Marie aus dem Wendener Dorf Ottfingen, Sophie aus der Großstadt Hamburg. Ein Termin für einen Besuch zu finden, sei nicht einfach gewesen. Schließlich könnten die Kinder nicht alleine auf eine fast 500 Kilometer lange Reise geschickt werden. Cindy und Markus, Sophies Eltern, haben schließlich  einen Kurzurlaub aus der Tour ins Sauerland gemacht. Mit dem Auto angereist, übernachten sie in einem Hotel in Freudenberg und möchten sich Köln anschauen.
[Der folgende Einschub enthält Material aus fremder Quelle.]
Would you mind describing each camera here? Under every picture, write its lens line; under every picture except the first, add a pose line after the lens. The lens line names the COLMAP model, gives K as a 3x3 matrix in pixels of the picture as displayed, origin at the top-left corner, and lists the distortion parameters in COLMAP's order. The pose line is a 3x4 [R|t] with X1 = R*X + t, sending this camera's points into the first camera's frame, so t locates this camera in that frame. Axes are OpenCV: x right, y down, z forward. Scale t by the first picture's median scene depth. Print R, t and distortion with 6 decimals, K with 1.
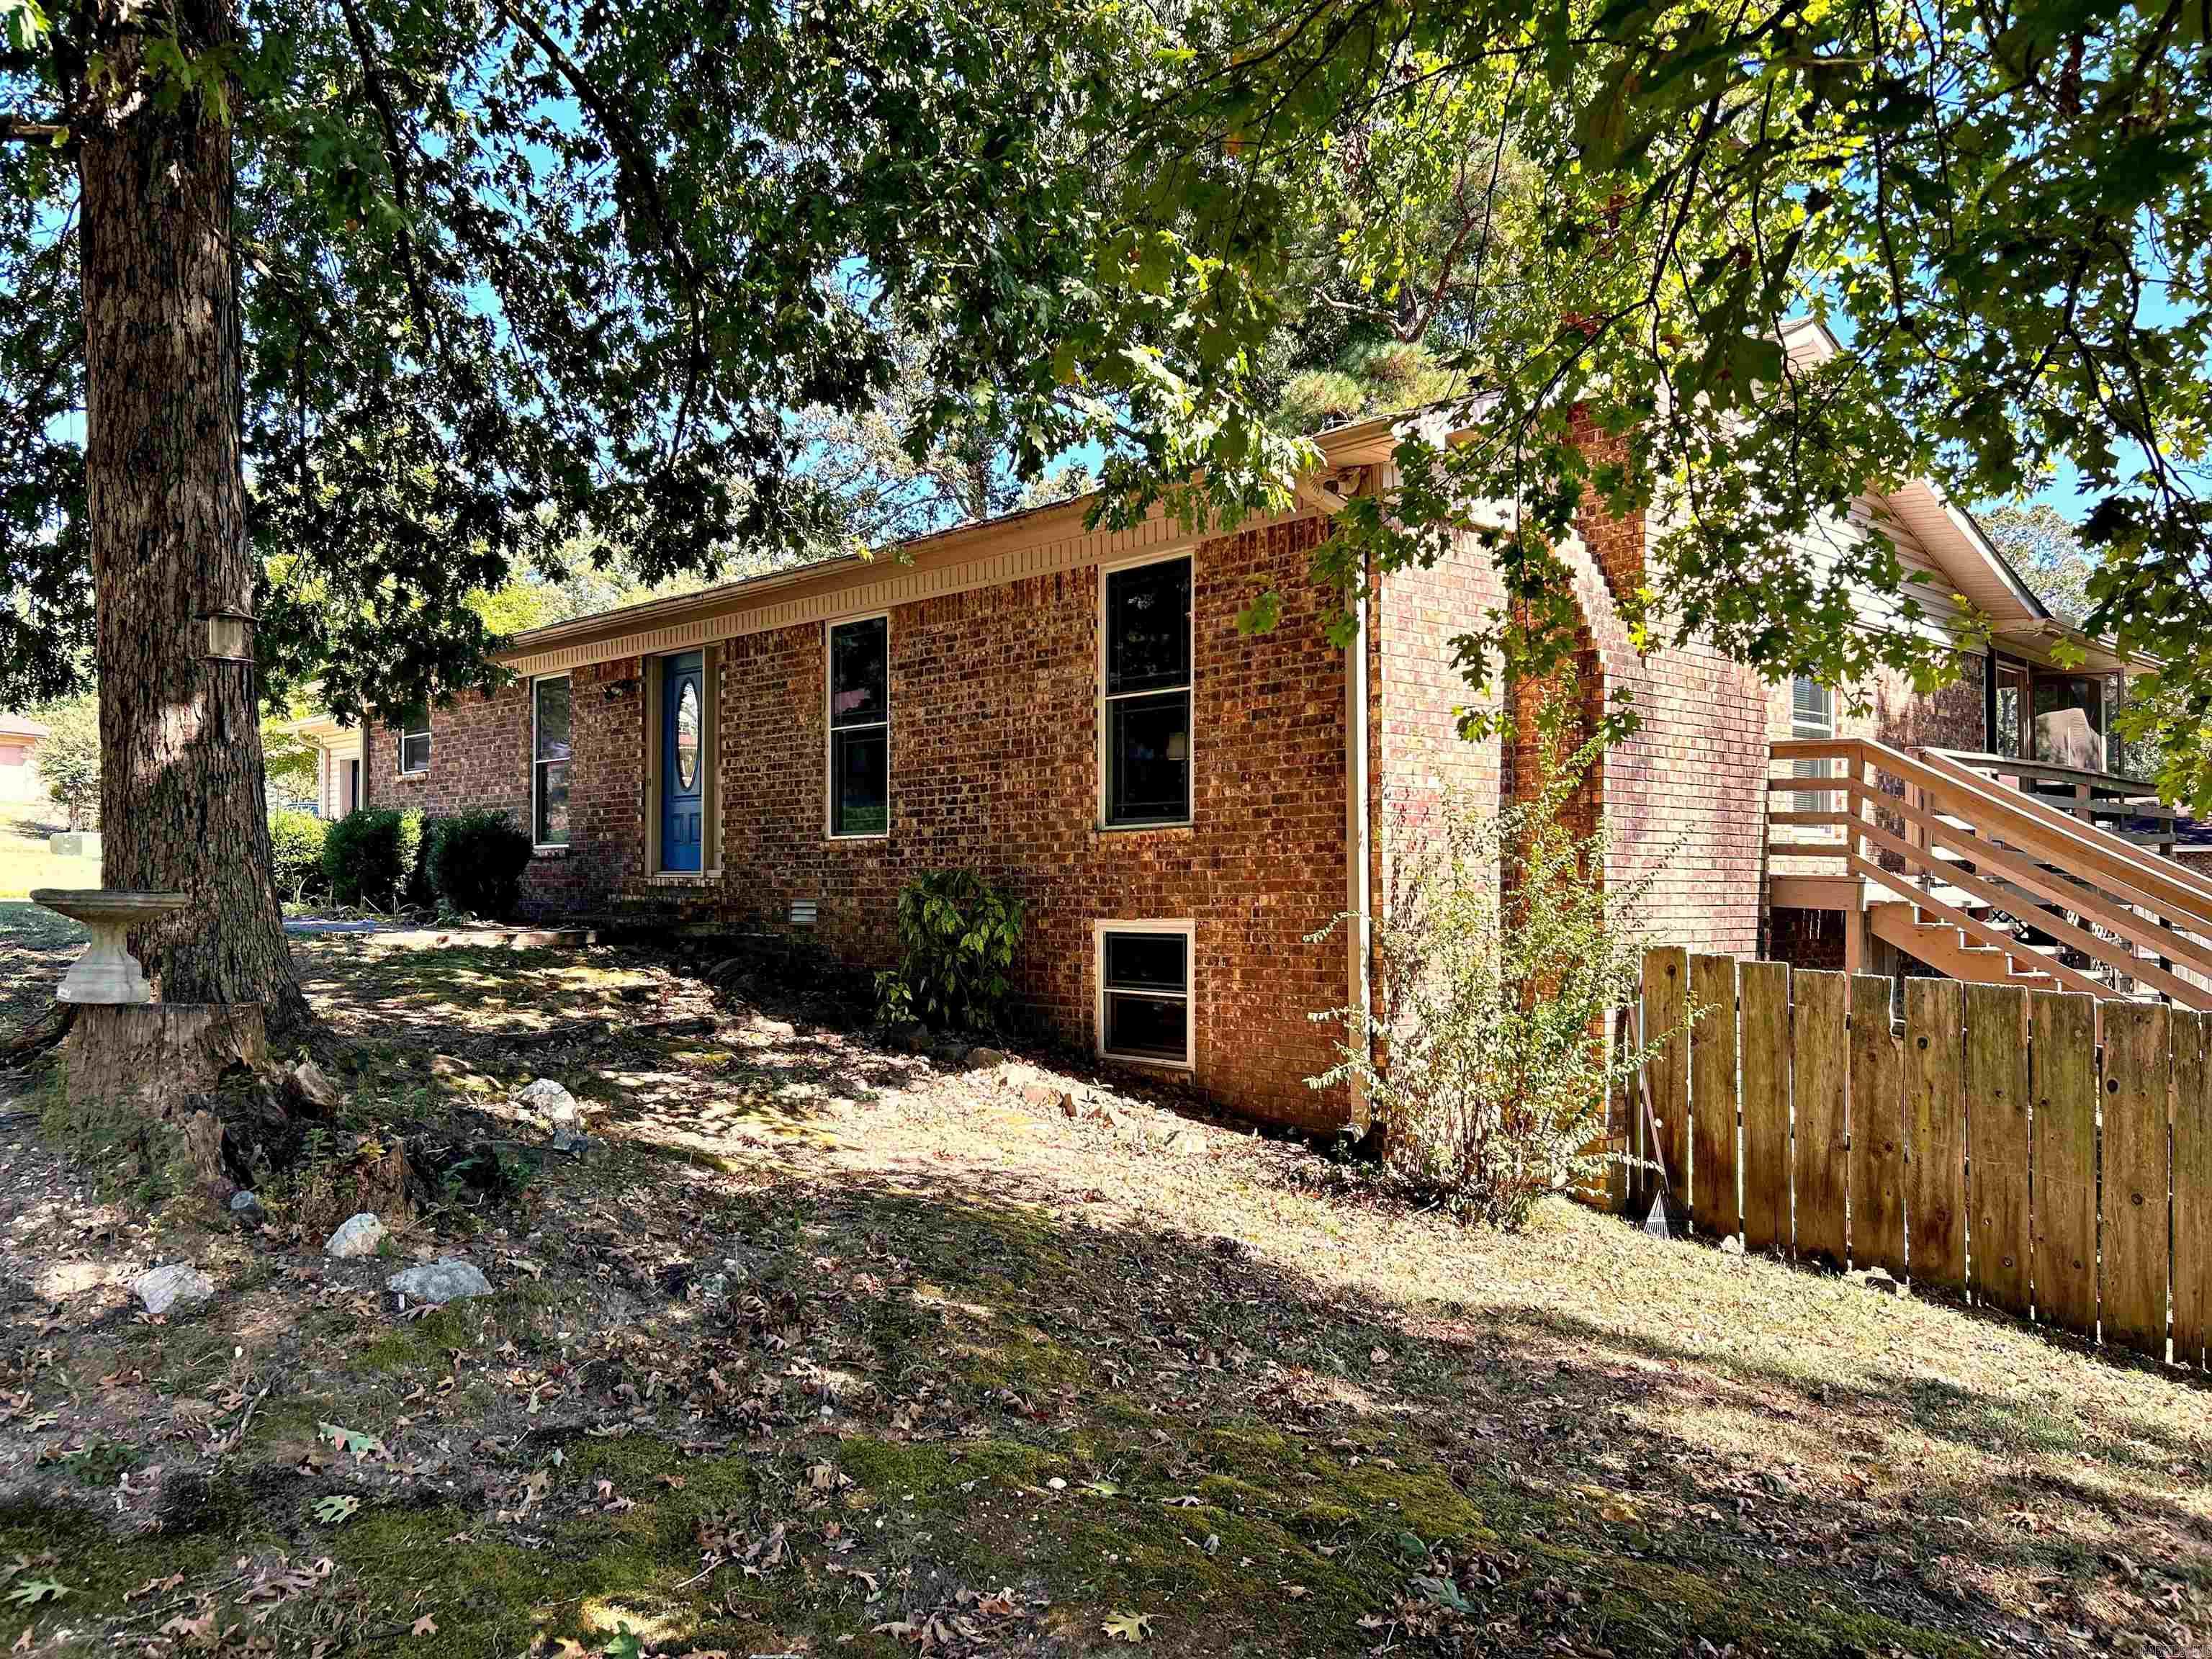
lens RADIAL K [[1678.9, 0, 1098.1], [0, 1678.9, 873.9], [0, 0, 1]] dist [0.106763, -0.123890]
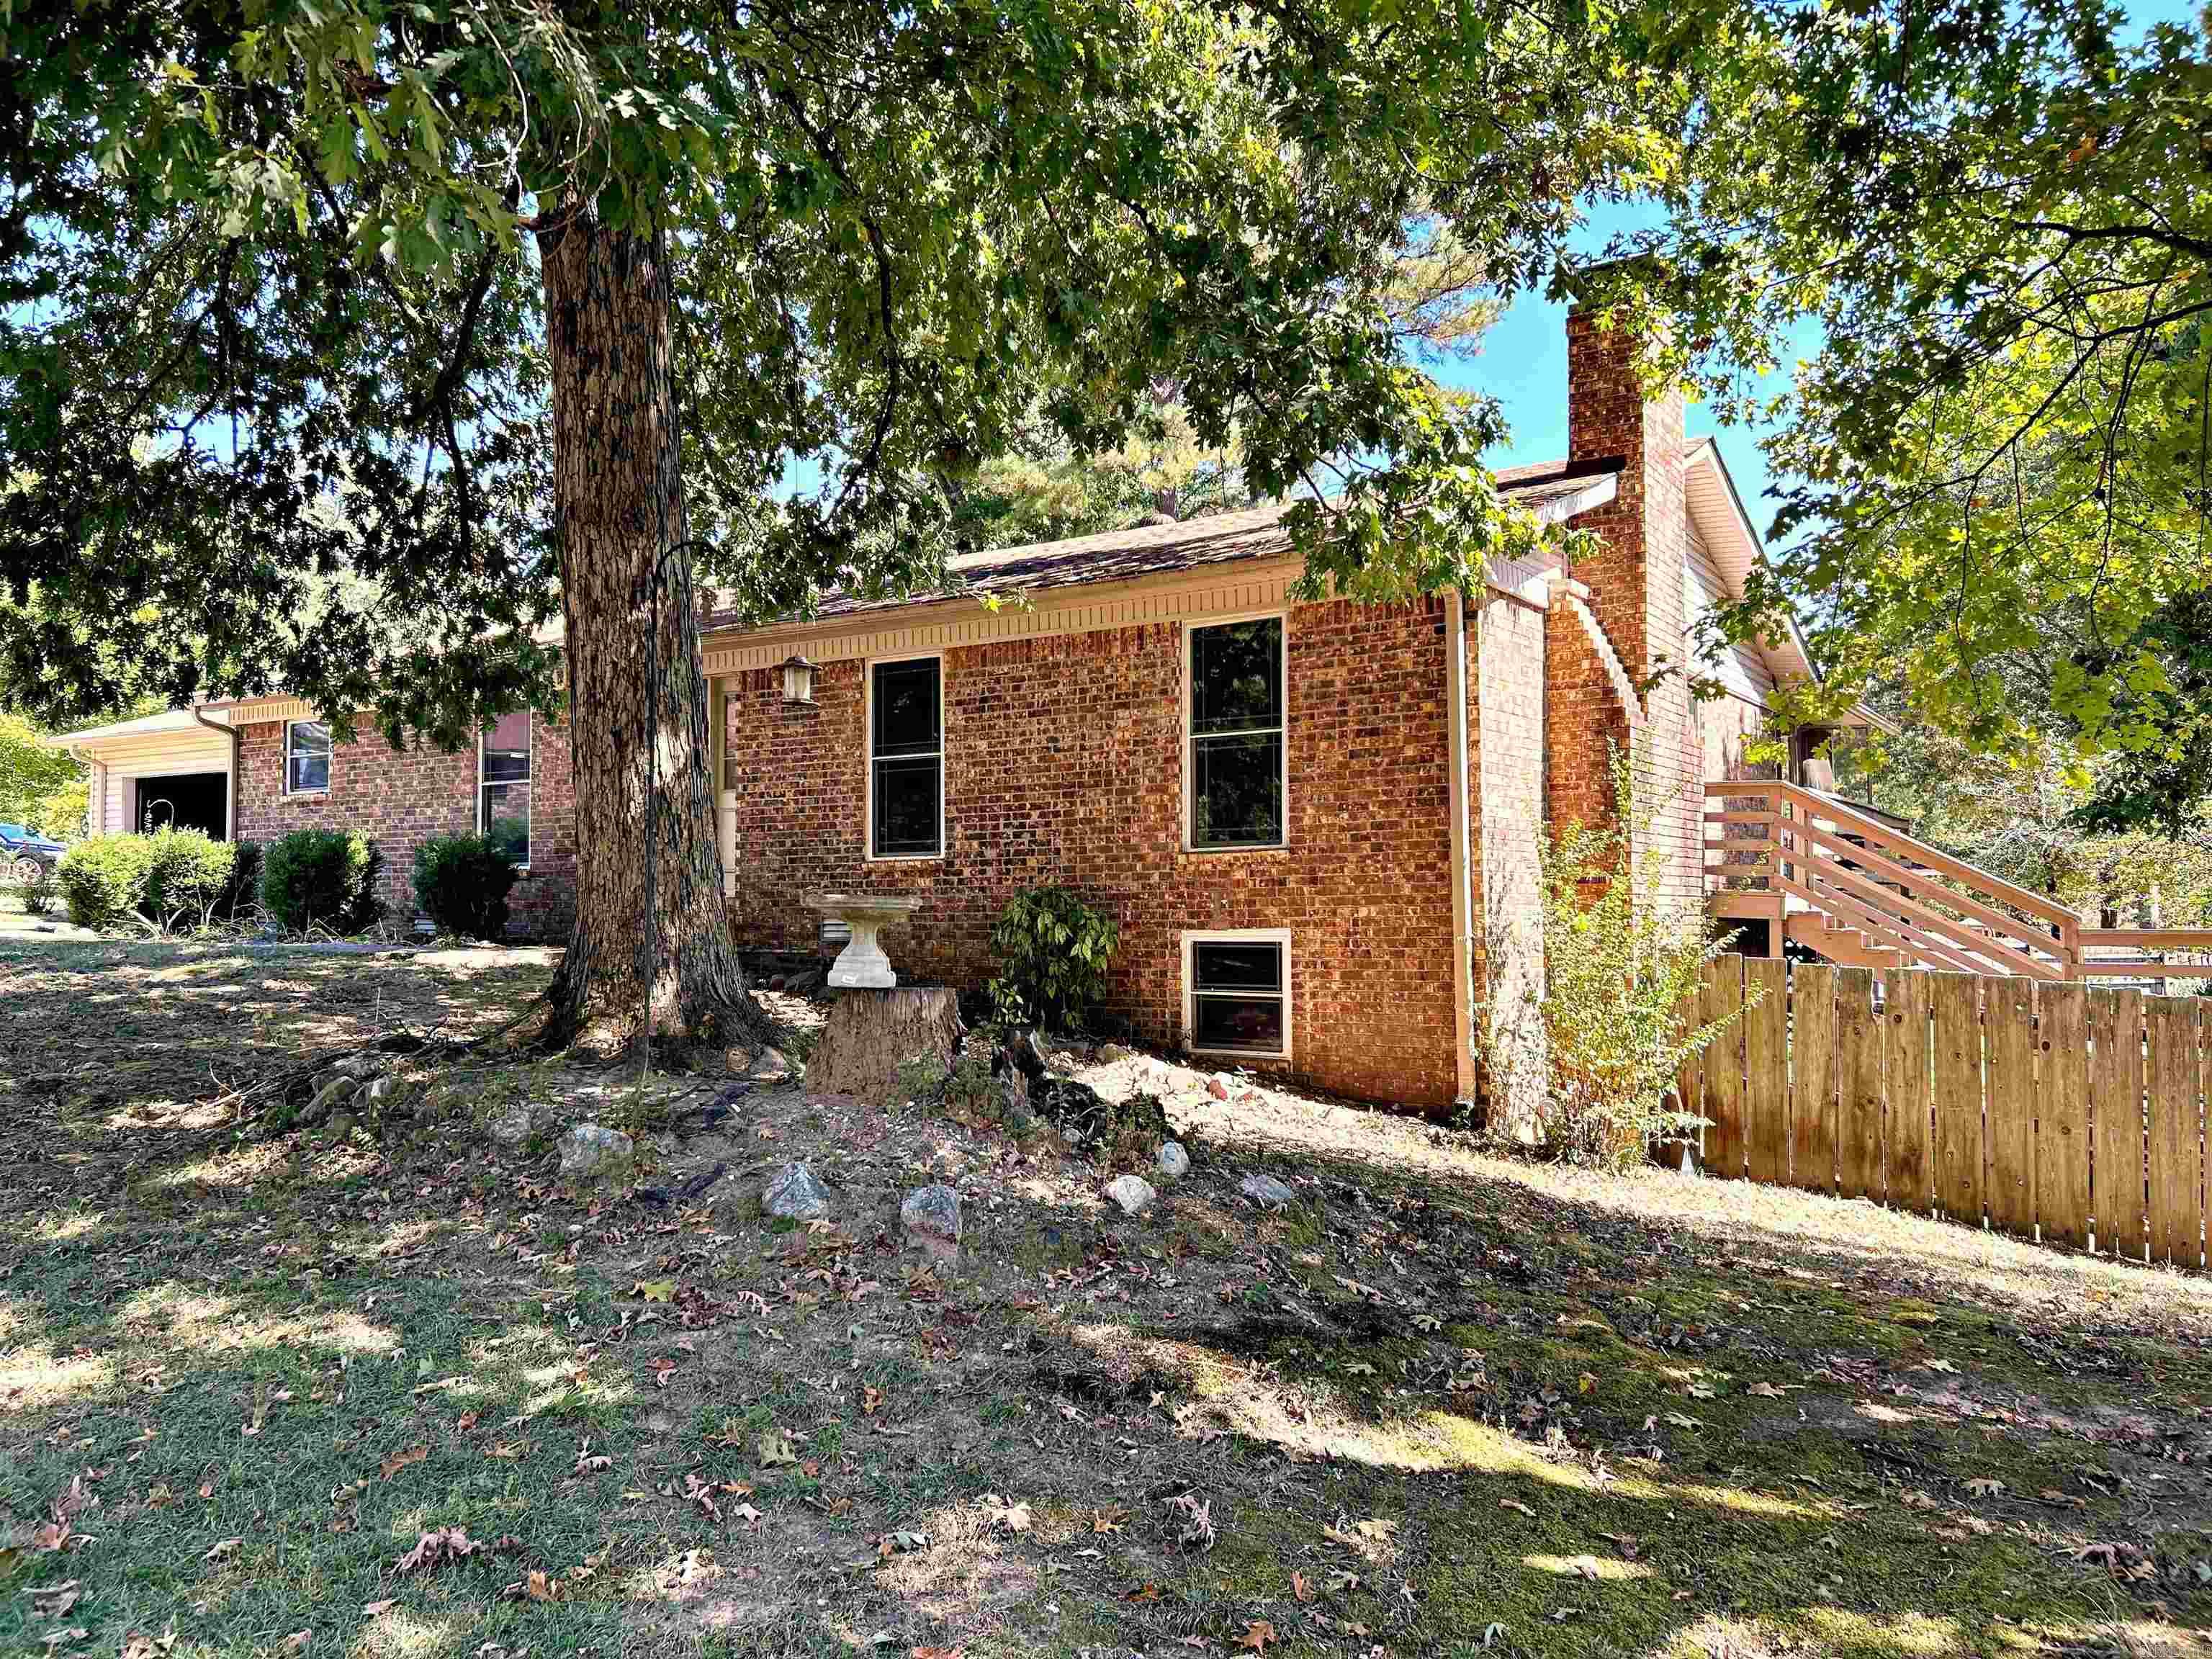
lens RADIAL K [[1663.6, 0, 1104.9], [0, 1663.6, 853.8], [0, 0, 1]] dist [0.088780, -0.122154]
pose [[0.975695, 0.002479, 0.219120, -0.302333], [0.003371, 0.999648, -0.026318, 0.004697], [-0.219108, 0.026417, 0.975343, -0.090439]]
Ihre Tochter wissen sie in guten Händen bei der Familie Brink. "Gestern haben wir aber alle zusammen gegrillt", sagt die Mutter von Marie. "Das war ein richtig schöner Abend." Die Mädchen berichten aufgeregt von ihrem Programm –  Malen, Basteln, Jumphouse, Wellnessabend und einfach zusammen das "Real Life" genießen.

Abschiednehmen wird ihnen schwerfallen. "Wir sehen uns zum Glück bald wieder", freut sich Marie. Diesmal Ende Juli bei Sophie in Hamburg. Und so hat TikTok zwei junge Menschen zusammengeführt, die sich vor dem digitalen Zeitalter wohl nie kennengelernt hätten. "Und wenn wir älter sind, gründen wir eine WG", sprechen die Mädchen vielleicht von einer Freundschaft für die Ewigkeit.

Durch TikTok wurden sie zu besten Freundinnen: Marie aus Ottfingen und Sophie aus der Großstadt Hamburg.
 Am 9. Oktober 2021 lernten sich die beiden bei TikTok kennen.